Saturated mutagenesis of ketoisovalerate decarboxylase V461 enabled specific synthesis of 1-pentanol via the ketoacid elongation cycle.

Iterative ketoacid elongation has been an essential tool in engineering artificial metabolism, in particular the synthetic alcohols. However, precise control of product specificity is still greatly challenged by the substrate promiscuity of the ketoacid decarboxylase, which unselectively hijacks ketoacid intermediates from the elongation cycle along with the target ketoacid. In this work, preferential tuning of the Lactococcus lactis ketoisovalerate decarboxylase (Kivd) specificity toward 1-pentanol synthesis was achieved via saturated mutagenesis of the key residue V461 followed by screening of the resulting alcohol spectrum.

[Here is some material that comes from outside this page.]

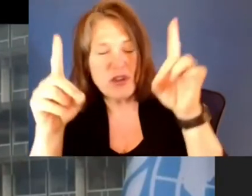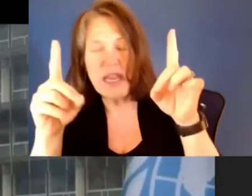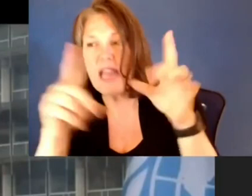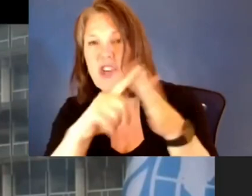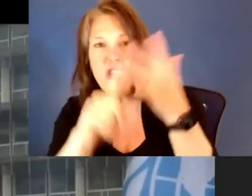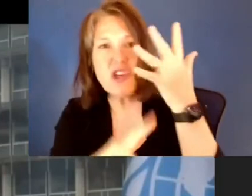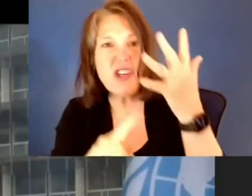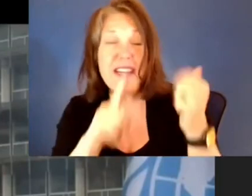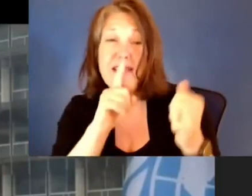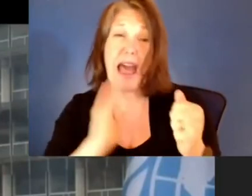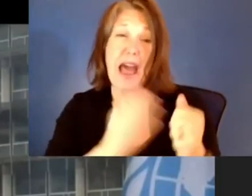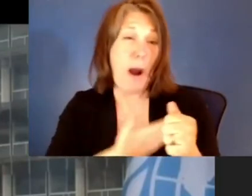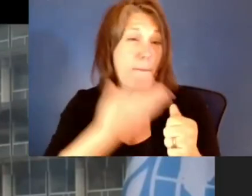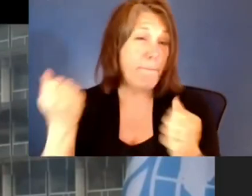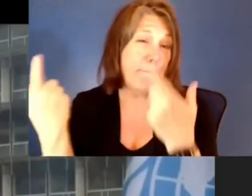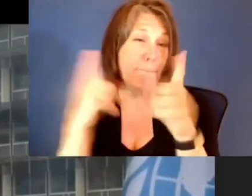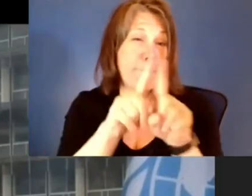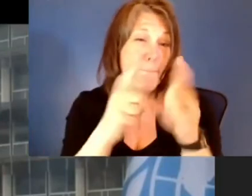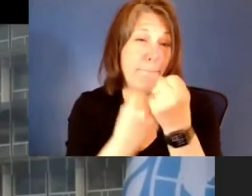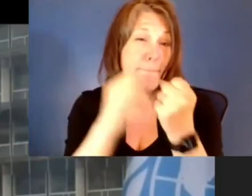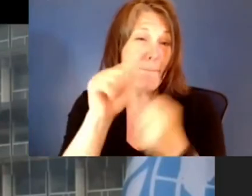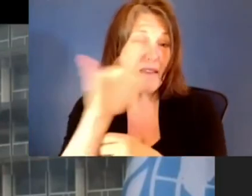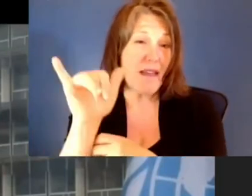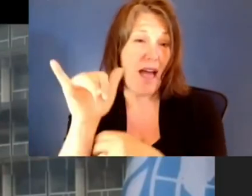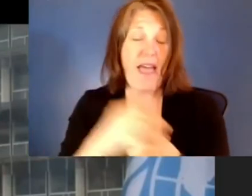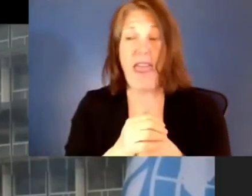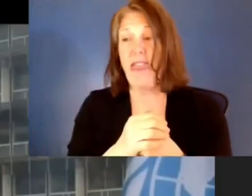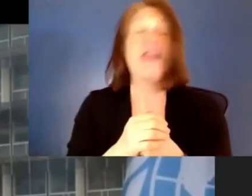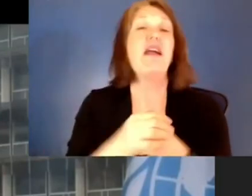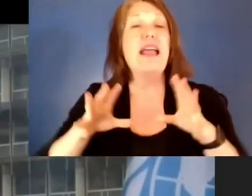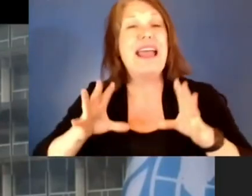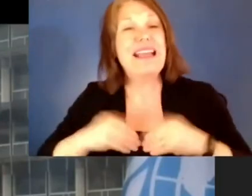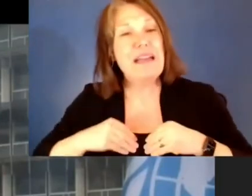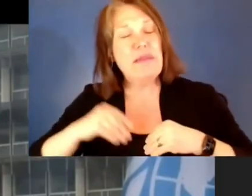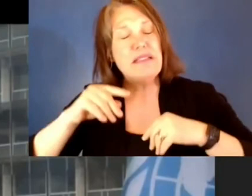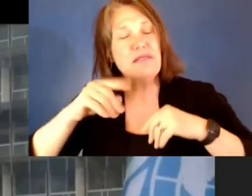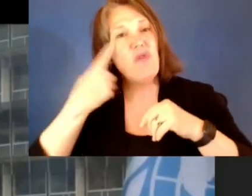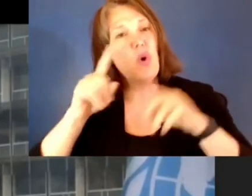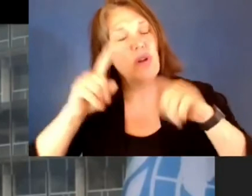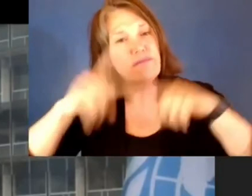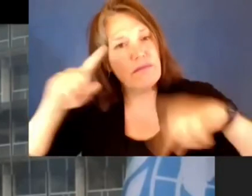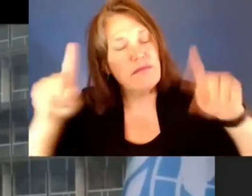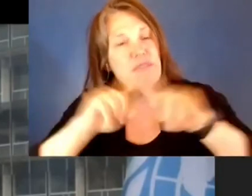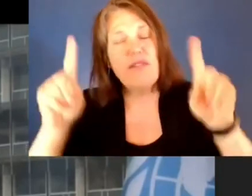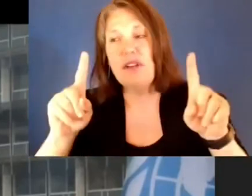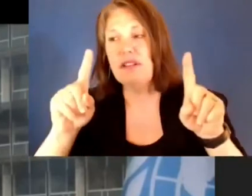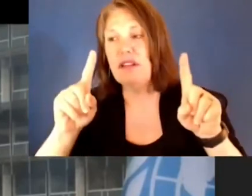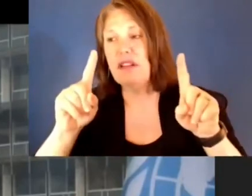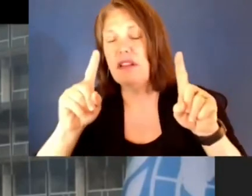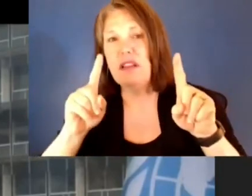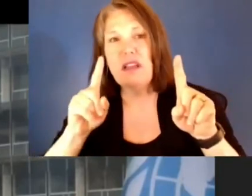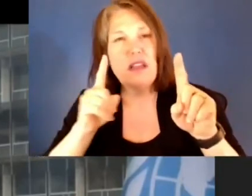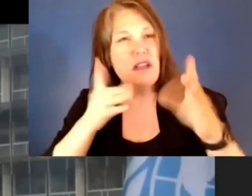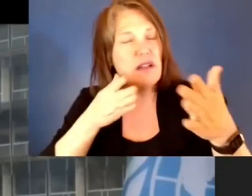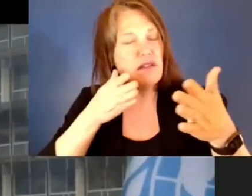Respect for others, acceptance of difference, fight against racism, this can be taught. And I know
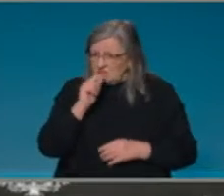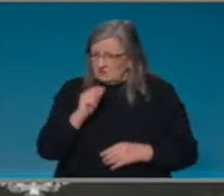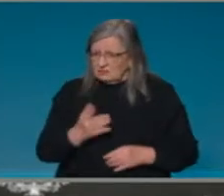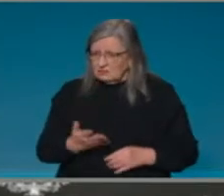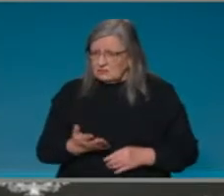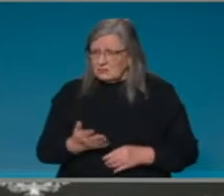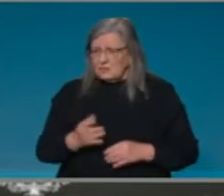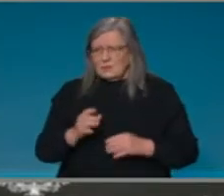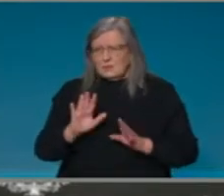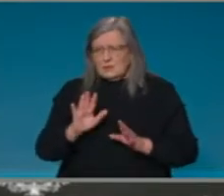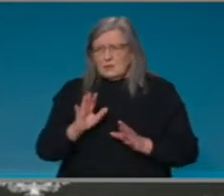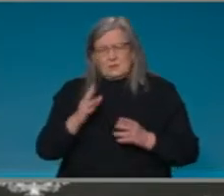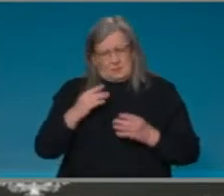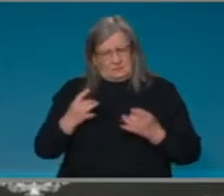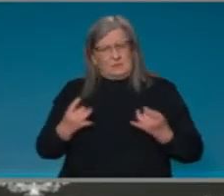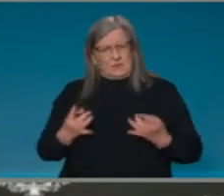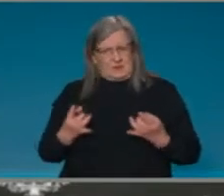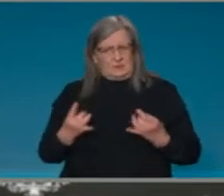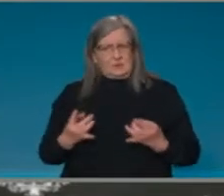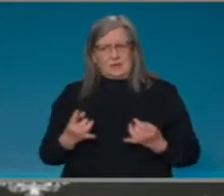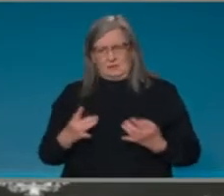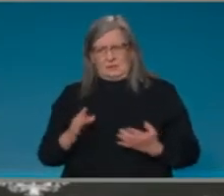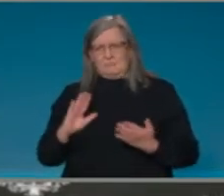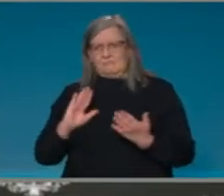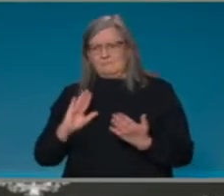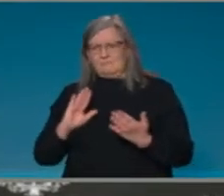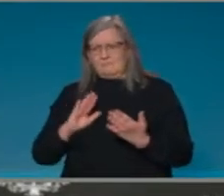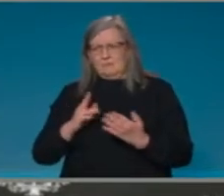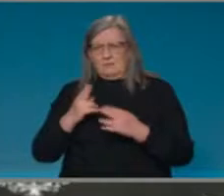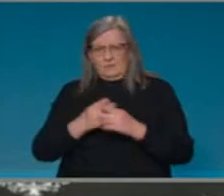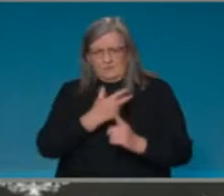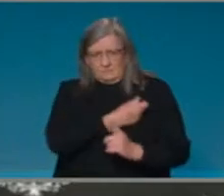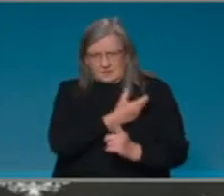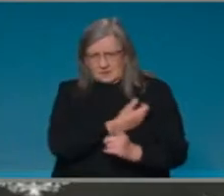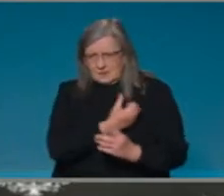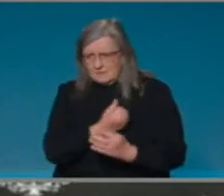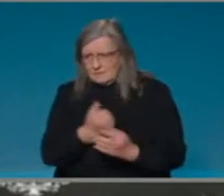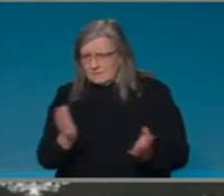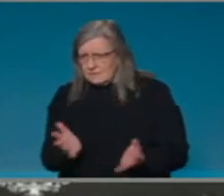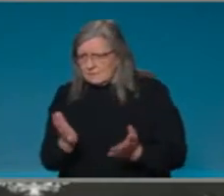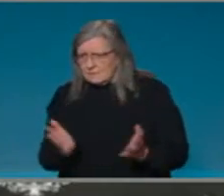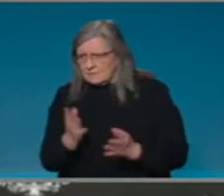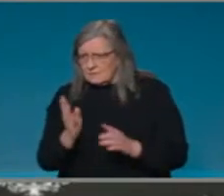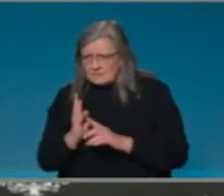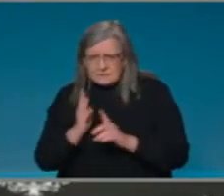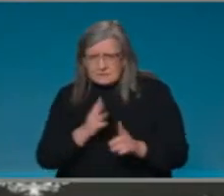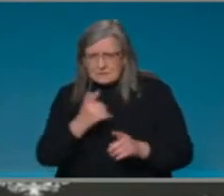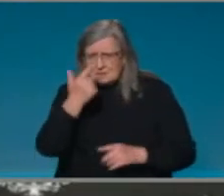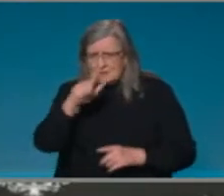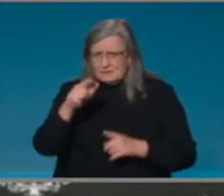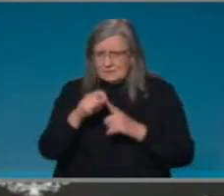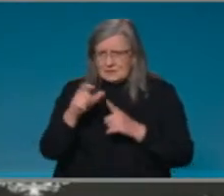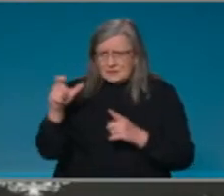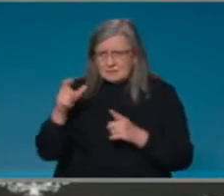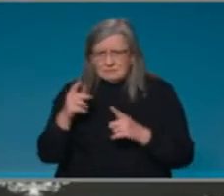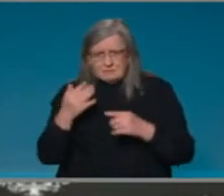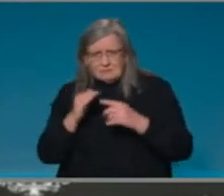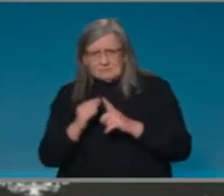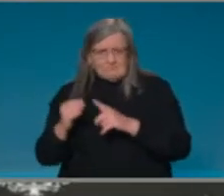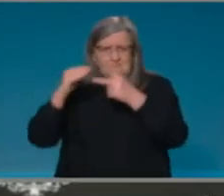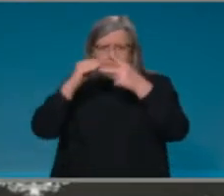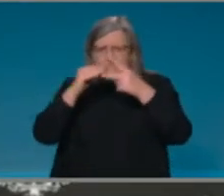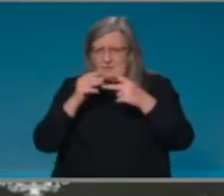taking, uh, in terms of vaccinations of driving to the 70 and the 80% mark, uh, of ensuring that, uh,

Substitution of V461 with the small and polar amino acid glycine or serine significantly improved the Kivd selectivity toward the 1-pentanol precursor 2-ketocaproate by lowering its catalytic efficiency for the upstream ketoacid 2-ketobutyrate and 2-ketovalerate. Conversely, replacing V461 with bulky or charged side chains displayed severely adverse effect. Increasing supply of the iterative addition unit acetyl-CoA by acetate feeding further drove 2-ketoacid flux into the elongation cycle and enhanced 1-pentanol productivity. The Kivd V461G variant enabled a 1-pentanol production specificity around 90% of the total alcohol content with or without oleyl alcohol extraction. This work adds insight to the selectivity of Kivd active site.